We’ve seen this game before. I’m not only referring to a low-scoring home win over the Avalanche – in the six home games during Los Angeles’ nine-game point streak against Colorado, a combined total of 3.7 goals per game have been averaged between the two teams in the run of play – but in that the Kings heavily outplayed their opponent, dominated territorially, played with a strong pace and won a narrow, one-goal game. Sunday’s game hardly seemed in doubt, despite late Avalanche opportunities with the man advantage, which included a solid 5-on-3 L.A. kill that included key saves and covers by Jonathan Quick and strong defensive zone positioning. Personnel may change and circumstances evolve, but there was a steely calmness in the Kings’ third period play, even as 28-year-old Alec Martinez was the eldest of the four defensemen who logged over 20 minutes in the win. Stick taps go out to Brayden McNabb (24 years old) and Jake Muzzin (26 years old) for their defensive performances; though Carl Soderberg’s pass on the Avalanche goal got through McNabb’s legs to Matt Duchene, both he and Muzzin played well while the puck was in the Kings’ zone. Los Angeles won only 13 of 37 one-goal games last season, but thus far they’re 2-0-0 in 2015-16. One has the feeling that there will be many more games like last night’s in the upcoming season.
The two fights at the 2:44 mark of the second period had an interesting and significant effect on the game. Between the end of the first period and the beginning of the second, the Kings were really beginning to settle into their game and began to break away from the Avalanche possession-wise, and looking to stem the tide, Cody McLeod and Jack Skille attempted to inject some energy into the visitors’ attack as they maintained some zone time against Andy Andreoff’s line, which had been very effective to that point.
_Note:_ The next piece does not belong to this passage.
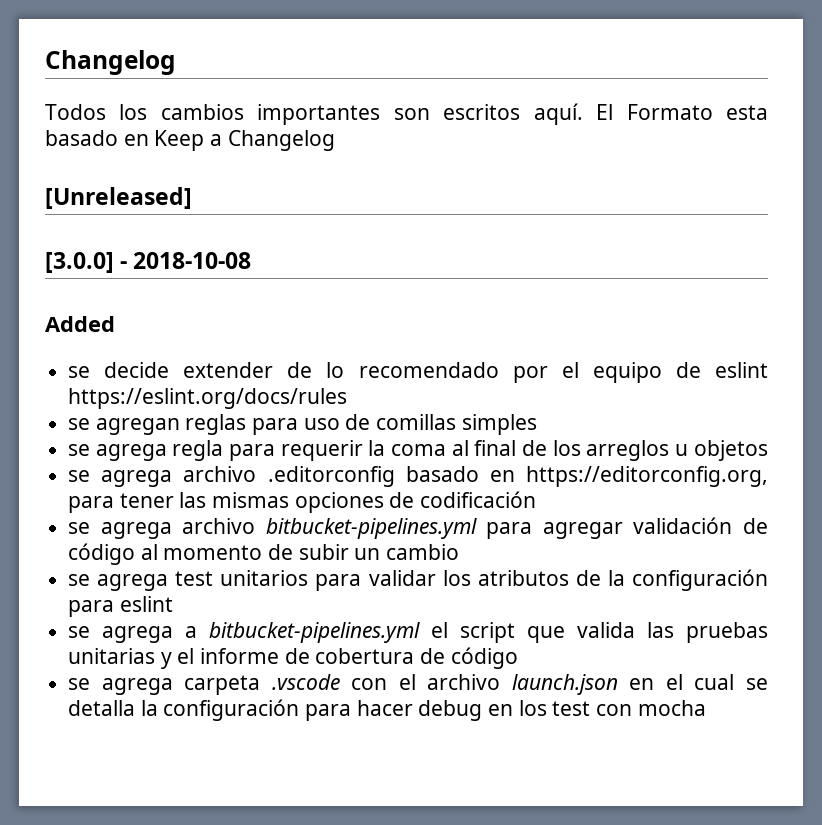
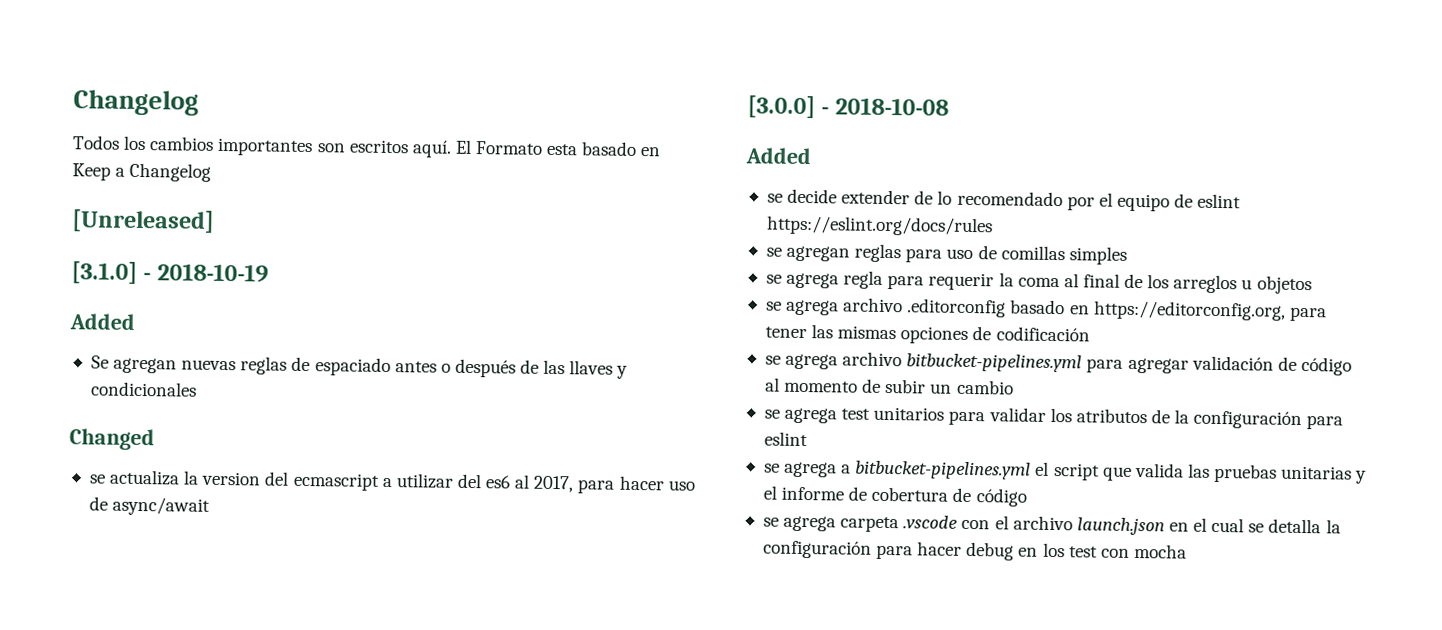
(192, 198) none -> [71,261,269,284] [69,313,135,330] [90,355,629,379] [89,381,197,397] [69,428,155,451] [88,469,696,494] [88,496,211,516] // [3.1.0] - 2018-10-19 // Added // Se agregan nuevas reglas de espaciado antes o después de las llaves y condicionales // Changed // se actualiza la version del ecmascript a utilizar del es6 al 2017, para hacer uso de async/await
Credit Derek Forbort for issuing an effective hit on Skille during some invigorated jostling behind L.A.’s net as McLeod then took two extra whacks at a puck that Jonathan Quick had covered, drawing the ire of the five Kings on the ice, particularly Christian Ehrhoff and Jordan Nolan. The acrimony between Nolan and Skille reached a boiling point, which wasn’t good for Skille, and then Andreoff became squared away with McLeod as both earned fighting majors and game misconducts for forming a second fight during a stoppage. Andreoff fared well against a player who has more penalty minutes and fighting majors than any other player in Avalanche history and removed one of Colorado’s alternate captains from the game, but up to that point, his line had been effective in generating energy and playing deep in the attacking zone (Andreoff had been a +7 in shot attempt differential during his 4:14 of action). After that episode, both Nolan and Clifford only saw three additional shifts in the game, according to information available at Nullisecond.us.
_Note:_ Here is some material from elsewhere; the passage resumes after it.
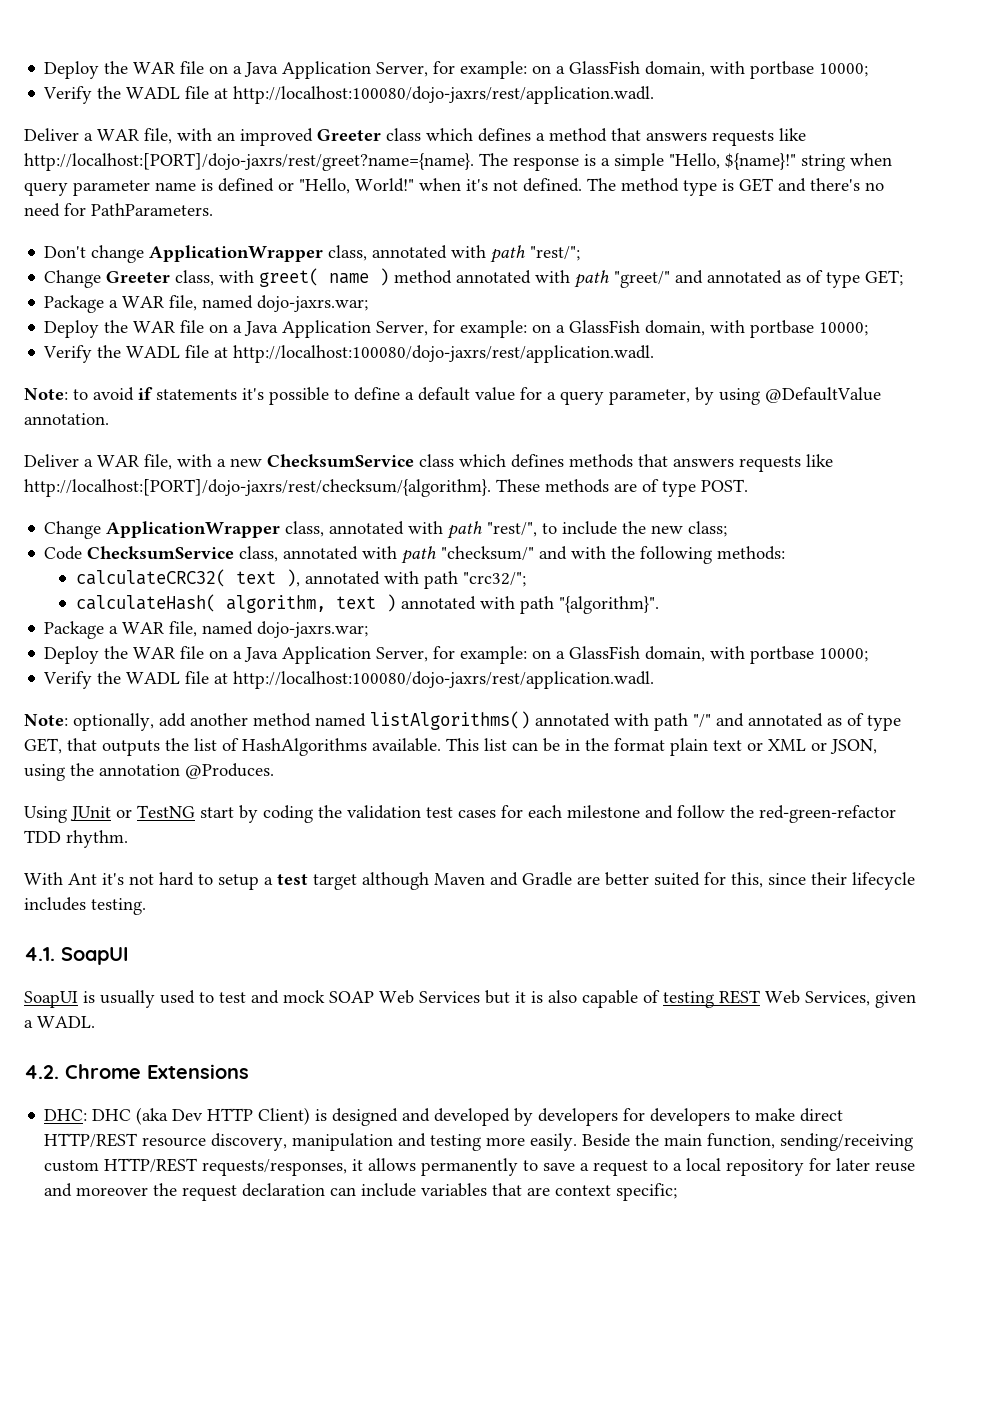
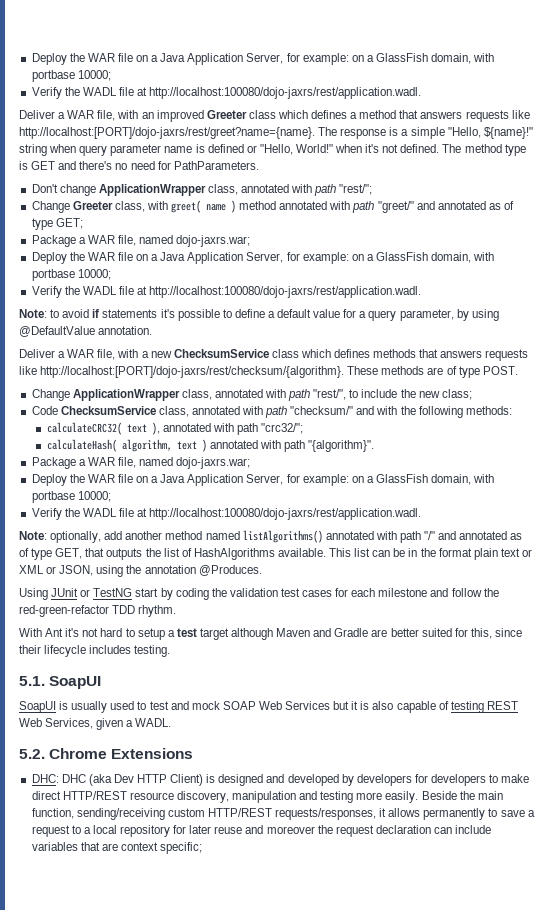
[24,947,55,961] 4.1. -> [19,676,45,686] 5.1.
[24,1065,59,1079] 4.2. -> [19,749,45,759] 5.2.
If the biggest knock on Tyler Toffoli is his skating, then the Kings have themselves an awfully good hockey player (not that you didn’t already know that). We’ve seen moves similar to his Sunday breakaway goal before; in a shorthanded break during last year’s overtime loss at Philadelphia, he was afforded enough time to calm down a rolling puck before going backhand-forehand and sniping high over Ray Emery’s glove. He didn’t have nearly as much time against Colorado, and was forced to execute a backhand-forehand-backhand-forehand move at top speed and with Francois Beauchemin careening down on him. He set himself up on the play by using his 200-foot instincts to intercept a telegraphed Erik Johnson giveaway (Beauchemin had been tapping his stick on the ice, calling for a pass), and the rest of the play turned into a boat race. There won’t be as many shootouts this season – and goalies are more set during shootouts than they are during in-game breakaways – but it seems safe to assume that Toffoli will get opportunities once 65 minutes of play have elapsed.